By: Dean Vaglia | Macomb Chronicle | Published October 13, 2022
MACOMB TOWNSHIP — Macomb Township resident Jeff Moore has seen a lot during his time in law enforcement. From the streets of Kansas City, Missouri, to taking down 90-year-old Sinaloa Cartel trafficker Leo Sharp with the Drug Enforcement Administration, what Moore has experienced could fill a novel.
And that’s exactly what Moore has done.
“The Quiet Houses: Fall of the Narcs” is Moore’s authorial debut, inspired by his time with the Kansas City Police Department in the early 2000s.
“I was actually a graphic artist when I got out of college,” Moore said. “I ended up losing my job when I was working in that field, and then I just decided to temporarily take a job as a police officer. I ended up working for four years as a road cop and then one year as an undercover narcotics detective.”
As part of his undercover work with the Kansas City PD, Moore would visit drug houses and interact with the various people facilitating and operating these spots. These investigations involved getting into situations where the wrong moves could turn fatal, and key to avoiding such outcomes were informants. One informant, a woman named Tamera Mack, worked closely with Moore.
“(Mack) had been on the streets most of her life, but she was working as an informant to train undercover police officers,” Moore said. “She would show us the ropes — how to buy drugs on the street, how to get into these houses.”
“The Quiet Houses” focuses on Moore’s and Mack’s work around the Kansas City drug scene, before events pit them against corrupt narcotics officers, among others. Moore says he never had to deal with corrupt cops in Kansas City, those elements of the story coming from his time with the DEA.

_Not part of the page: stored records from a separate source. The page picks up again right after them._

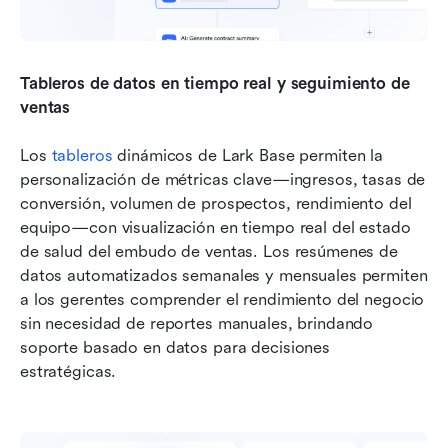
Tableros de datos en tiempo real y seguimiento de 
ventas
Los 
tableros
 dinámicos de Lark Base permiten la 
personalización de métricas clave—ingresos, tasas de 
conversión, volumen de prospectos, rendimiento del 
equipo—con visualización en tiempo real del estado 
de salud del embudo de ventas. Los resúmenes de 
datos automatizados semanales y mensuales permiten 
a los gerentes comprender el rendimiento del negocio 
sin necesidad de reportes manuales, brindando 
soporte basado en datos para decisiones 
estratégicas.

“A lot of these true crime novels try to create these really grandiose stories that just incorporate unbelievable characters,” Moore said. “The drug subculture has so many interesting smaller stories in it, a lot of smaller struggles and just really nefarious characters. In this book, you’re actually being introduced to real people selling drugs, and they’re not all Pablo Escobar. … It just really portrays Kansas City in 2003 when there was an epidemic of crack houses and they were just sending these undercovers into these houses to try and close them down.”
After five years with the Kansas City Police Department, Moore joined the DEA in St. Louis and later transferred to Detroit.
The idea to put his experiences from Kansas City into a book came during the isolation of the early COVID-19 pandemic.
“Over the years, I’ve always enjoyed writing and stuff like that,” Moore said. “Just to kind of channel the anxiety and stress away from the job, and during that I was locked down, working from home in 2020. I was just kind of bored and was like, ‘Hey, I need to start putting some of these stories down on paper from when I was doing all of this undercover stuff.’”
“The Quiet Houses” is not the first depiction of Moore’s time in law enforcement. His role in the investigation and capture of Sharp was dramatized in Clint Eastwood’s 2018 film “The Mule,” with Bradley Cooper playing a DEA agent based on Moore. He is currently in talks on a streaming-based venture, though details are limited at this time.
“The Quiet Houses” is available online and in bookstores. An audiobook is currently in development.